Word Dispenser said:


> I considered Se. I'm not against it. Could actually be... But, Se normally comes across as much harsher, to me. I don't think he's territorial in that way.
> 
> 
> 
> ...


Well, the title of the video was adequate evidence of Se harshness, lol. I have auxiliary Se and I can be very forceful or aggressive, especially when I want something. My other thread about my argument with my mother is a good example. But I'm also lazy, which creates an interesting paradox. 
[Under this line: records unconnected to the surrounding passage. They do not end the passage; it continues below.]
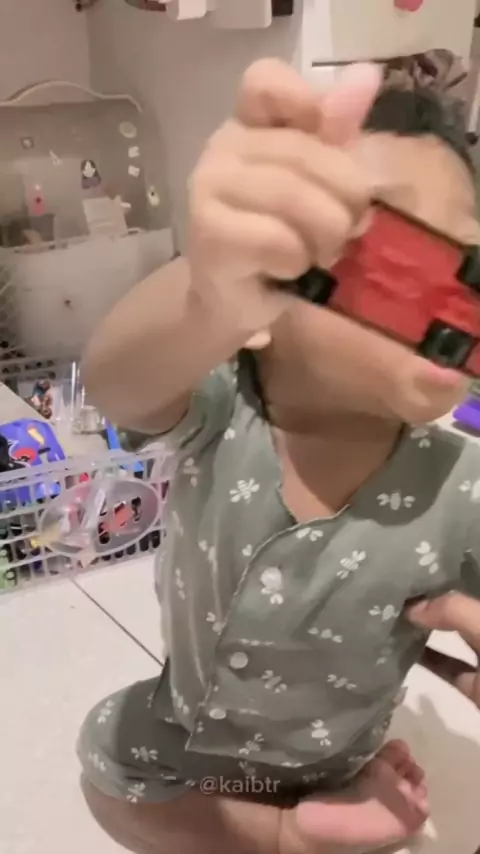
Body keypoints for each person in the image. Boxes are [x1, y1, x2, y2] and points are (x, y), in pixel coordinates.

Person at [78, 60, 480, 854]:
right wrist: (206, 295)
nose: (447, 307)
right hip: (188, 729)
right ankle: (285, 834)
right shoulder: (222, 411)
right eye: (388, 266)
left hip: (337, 755)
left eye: (468, 265)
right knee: (106, 762)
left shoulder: (459, 485)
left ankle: (320, 811)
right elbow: (117, 384)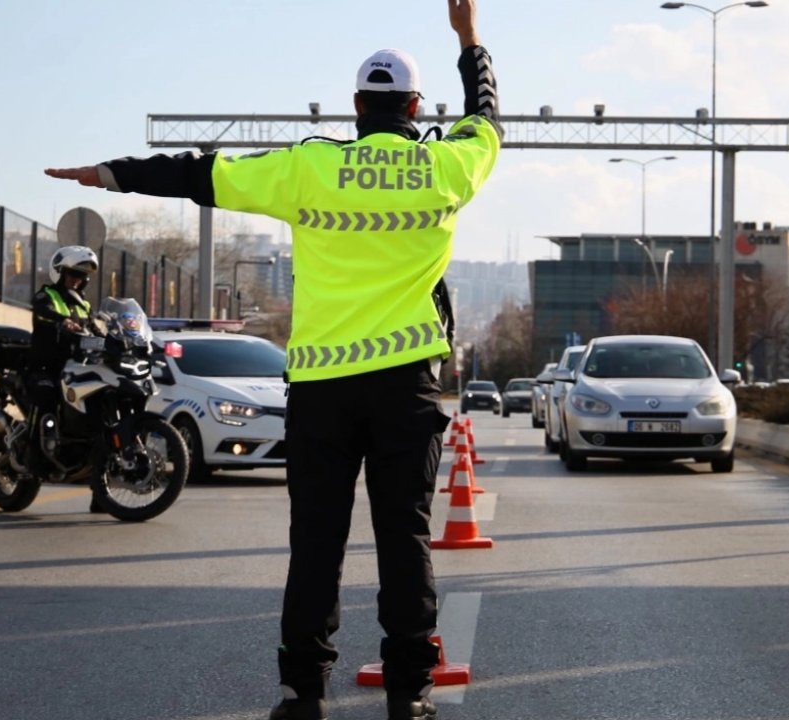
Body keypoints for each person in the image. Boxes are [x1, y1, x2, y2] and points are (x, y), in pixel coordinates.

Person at [45, 2, 499, 716]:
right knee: (403, 537)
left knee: (315, 544)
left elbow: (202, 175)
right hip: (404, 387)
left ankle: (302, 693)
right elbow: (487, 119)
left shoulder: (308, 168)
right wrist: (468, 40)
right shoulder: (446, 167)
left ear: (356, 108)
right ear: (415, 107)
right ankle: (409, 694)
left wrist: (110, 173)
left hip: (321, 390)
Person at [25, 246, 98, 486]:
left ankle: (100, 488)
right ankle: (32, 455)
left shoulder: (83, 304)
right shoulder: (47, 295)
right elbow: (41, 310)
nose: (77, 280)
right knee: (46, 397)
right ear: (59, 272)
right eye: (73, 275)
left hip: (75, 367)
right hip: (46, 366)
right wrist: (62, 321)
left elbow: (95, 327)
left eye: (81, 277)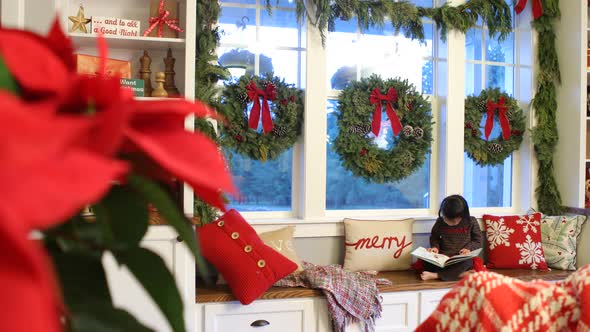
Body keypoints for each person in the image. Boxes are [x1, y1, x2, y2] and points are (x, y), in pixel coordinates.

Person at [420, 195, 483, 281]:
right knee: (425, 261)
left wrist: (468, 248)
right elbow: (434, 238)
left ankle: (436, 275)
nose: (451, 223)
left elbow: (478, 241)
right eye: (447, 219)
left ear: (463, 215)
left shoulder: (471, 222)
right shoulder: (440, 222)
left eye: (454, 221)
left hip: (461, 258)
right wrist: (435, 247)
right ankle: (461, 275)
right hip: (443, 257)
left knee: (467, 262)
Here's a video where he's being real.


----------



## Word Dispenser (May 18, 2012)

Phantasmagorical said:


> Well, the title of the video was adequate evidence of Se harshness, lol. I have auxiliary Se and I can be very forceful or aggressive, especially when I want something. My other thread about my argument with my mother is a good example. But I'm also lazy, which creates an interesting paradox.
> 
> Here's a video where he's being real.


Yeah, Se-Ti. :kitteh:


----------



## Serpent (Aug 6, 2015)

Word Dispenser said:


> Yeah, Se-Ti. :kitteh:


I knew it. I always got the impression that he was basically verbalizing my thoughts in a more theatrical and casual manner, so much so that following every movie I watched, I would immediately look up his review of the movie, almost as if to recapitulate my experience. I like Nostalgia Critic, but he can get somewhat digressive (which, in retrospect, is not really a digression), although I admire how he still manages to get in full circle. It's like, Point A -> Apparent Digression -> Somehow use the information gathered from the digressive ruminations to prove Point A. I have observed a similar pattern in VSauce's videos. "Wow, this is interesting.... Wait, what is he talking about?.... Holy shit, the whole thing makes sense". While JeremyJahns is basically shooting bullets in straight lines. I guess that's one discrepancy between Ne and Se. Extroverted perception is awesome.


----------